## Your instructions
Your reply should restate the lines from the top of the entries through the line containing "List (aud), 10-16-2018: 22.4 -> 28" word for word, with no pictures.
-*-
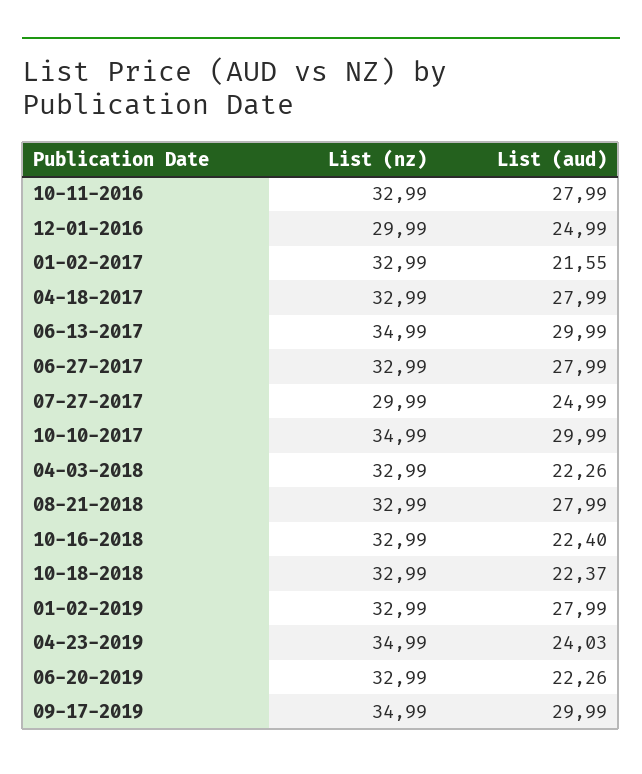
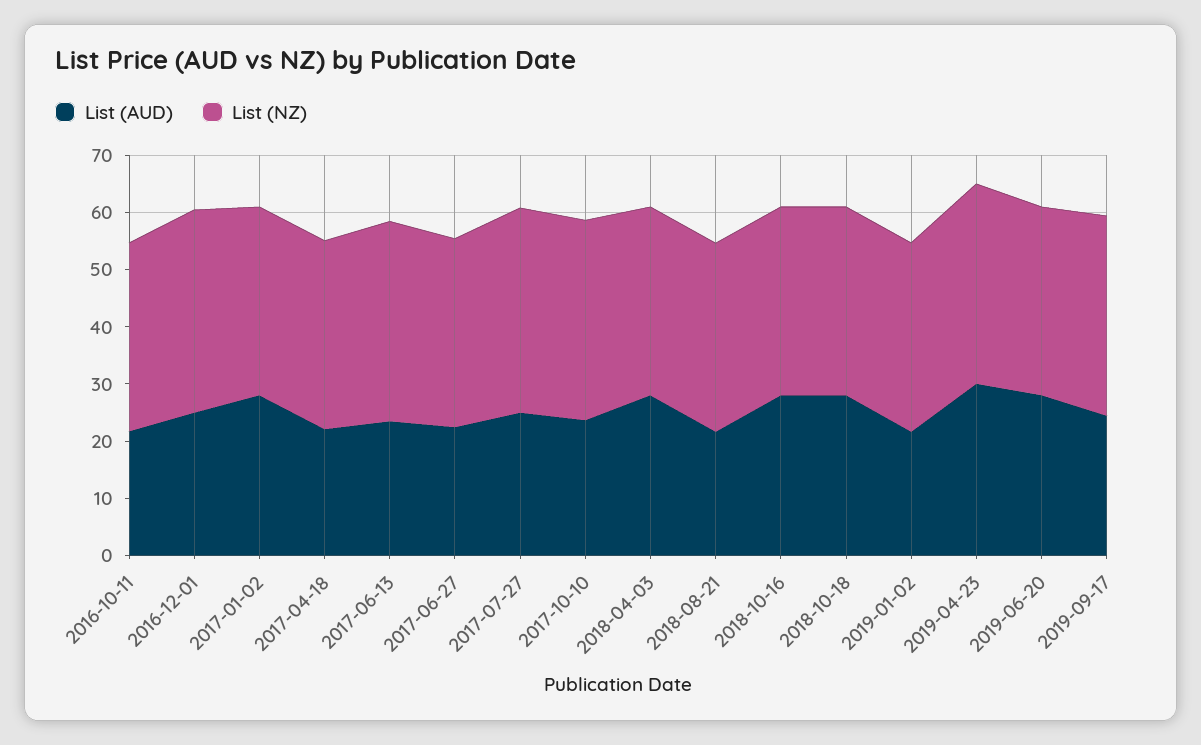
List (aud), 10-11-2016: 27.99 -> 22
List (nz), 12-01-2016: 29.99 -> 36
List (aud), 01-02-2017: 21.55 -> 28
List (aud), 04-18-2017: 27.99 -> 22
List (aud), 06-13-2017: 29.99 -> 24
List (aud), 06-27-2017: 27.99 -> 22
List (nz), 07-27-2017: 29.99 -> 36
List (aud), 10-10-2017: 29.99 -> 24
List (aud), 04-03-2018: 22.26 -> 28
List (aud), 08-21-2018: 27.99 -> 22
List (aud), 10-16-2018: 22.4 -> 28
List (aud), 10-18-2018: 22.37 -> 28
List (aud), 01-02-2019: 27.99 -> 22
List (aud), 04-23-2019: 24.03 -> 30
List (aud), 06-20-2019: 22.26 -> 28
List (aud), 09-17-2019: 29.99 -> 24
-*-
## Exercise output
List (aud), 10-11-2016: 27.99 -> 22
List (nz), 12-01-2016: 29.99 -> 36
List (aud), 01-02-2017: 21.55 -> 28
List (aud), 04-18-2017: 27.99 -> 22
List (aud), 06-13-2017: 29.99 -> 24
List (aud), 06-27-2017: 27.99 -> 22
List (nz), 07-27-2017: 29.99 -> 36
List (aud), 10-10-2017: 29.99 -> 24
List (aud), 04-03-2018: 22.26 -> 28
List (aud), 08-21-2018: 27.99 -> 22
List (aud), 10-16-2018: 22.4 -> 28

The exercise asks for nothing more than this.